In the meantime, I was becoming an anthropologist. As it turned out, it was more useful than being an organizer or activist to some NGOs and particular causes… I offered legitimacy that an “activist” would not have.[16]

                                 Interview with Mark Schuller,
                                 Anthropology of Contemporary Issues April 2012

And indeed, let there be no mistake, as Schuller states elsewhere,

All of my professional energy, my time, my Ph.D., my resources that I can bring to the table, the credibility that the doctorate brings and that the professorship brings, all of it is in the service of the people that I work with and the social justice vision that we share.[17]                                                                          [ibid]

Lest the absurdity of what Schuller is saying be missed, who are “the people” and how is it that Schuller comes to decide that he will work with them? And how do anthropologists like Schuller know that “the people” do indeed “share” the activist-anthropologist’s “social justice vision”? Do the people tell them so? A scientist would answer those questions by citing statistical tools for identifying the underprivileged, powerless and the poor. A scientist would cite statistically representative opinion polls or other mechanisms for attempting to objectively measure what “the people” want. But without those tools, and without understanding how to apply these tools, anyone can claim to be “the people” and anyone can solicit money for social justice and anyone, as seen in The Great Haiti Humanitarian Aid Swindle, can make up claims of rampant child slavery, rape, violence, and massive orphan crisis.

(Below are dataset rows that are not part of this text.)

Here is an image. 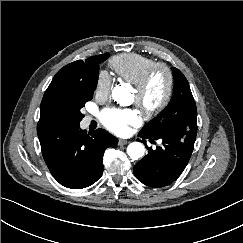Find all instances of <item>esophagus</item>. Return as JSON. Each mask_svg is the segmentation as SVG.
<instances>
[{
  "instance_id": "esophagus-1",
  "label": "esophagus",
  "mask_w": 243,
  "mask_h": 243,
  "mask_svg": "<svg viewBox=\"0 0 243 243\" xmlns=\"http://www.w3.org/2000/svg\"><path fill=\"white\" fill-rule=\"evenodd\" d=\"M127 143H129L128 140H125V139H119V140H118V145H125V144H127Z\"/></svg>"
}]
</instances>
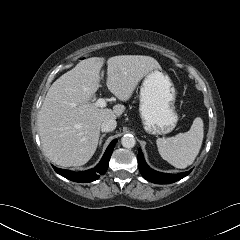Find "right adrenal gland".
Masks as SVG:
<instances>
[{"label":"right adrenal gland","instance_id":"obj_1","mask_svg":"<svg viewBox=\"0 0 240 240\" xmlns=\"http://www.w3.org/2000/svg\"><path fill=\"white\" fill-rule=\"evenodd\" d=\"M106 134H102L99 140V146L102 144V139L105 137Z\"/></svg>","mask_w":240,"mask_h":240}]
</instances>
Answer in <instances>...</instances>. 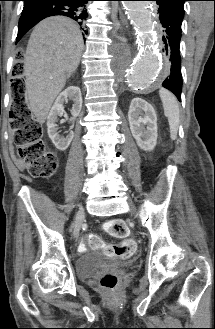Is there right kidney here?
I'll return each instance as SVG.
<instances>
[{
  "instance_id": "obj_1",
  "label": "right kidney",
  "mask_w": 215,
  "mask_h": 329,
  "mask_svg": "<svg viewBox=\"0 0 215 329\" xmlns=\"http://www.w3.org/2000/svg\"><path fill=\"white\" fill-rule=\"evenodd\" d=\"M68 100H72L74 102L71 110L72 118L70 119V121L73 122L79 115L82 108L81 90L77 86H69L59 94L47 117L48 136L52 140L55 147L60 151L66 150L74 137V133L72 131H70L66 137L61 136L58 132L56 124L57 117L62 116L65 112L63 104Z\"/></svg>"
}]
</instances>
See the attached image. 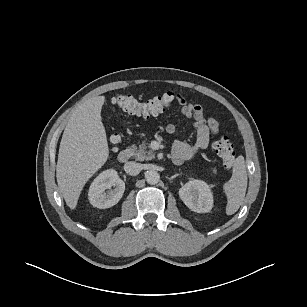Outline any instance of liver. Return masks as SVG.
Instances as JSON below:
<instances>
[{
  "label": "liver",
  "instance_id": "6515ba94",
  "mask_svg": "<svg viewBox=\"0 0 307 307\" xmlns=\"http://www.w3.org/2000/svg\"><path fill=\"white\" fill-rule=\"evenodd\" d=\"M105 96L86 100L71 115L63 132L56 178L67 206L75 209L86 182L105 164L109 148L101 109Z\"/></svg>",
  "mask_w": 307,
  "mask_h": 307
}]
</instances>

BEING A CHUMP FOR CON ARTISTS AND LIARS
Indeed, for anyone wanting to collect money in the name of the poor, the activist anthropologist is a perfect broker. And the reason is because their mission is not to separate truth from fiction but rather to represent those who want to get media attention and donations.[18] [19] [20] [21]

In 2013 Schuller and a co-editor Pablo Morales published a type of post-earthquake activist magnum opus entitled, Tectonic Shifts: Haiti since the Earthquake (Kumarian 2013).[22] It was an anthology composed of works, claims and data written by experts, most of whom egregiously misrepresented what is going on in Haiti after the earthquake and helped humanitarian agencies collect donations and fight human afflictions, many of which did not even exist. The book begins immediately with the declaration that 316,000 people were killed in the earthquake and one in seven of all Haitians were left homeless. Any serious evaluation of the data would put those figures at about 60,000 dead and one in fifty or fewer Haitians left without a home. The same baseless statistics are repeated over and over throughout the book, absurd claims such as 86 percent of all Port-au-Prince homes built since 1990 were destroyed, when in fact, technically, about 23 percent of all homes were destroyed in the earthquake, and 64 percent of those were re-inhabited in the first year following the earthquake. But the book is far more than just another recitation of bad data. The book gives the authors of the bad data a level of academic credibility they never could have achieved without the approval of someone such as Schuller, a University professor of an “-ology.”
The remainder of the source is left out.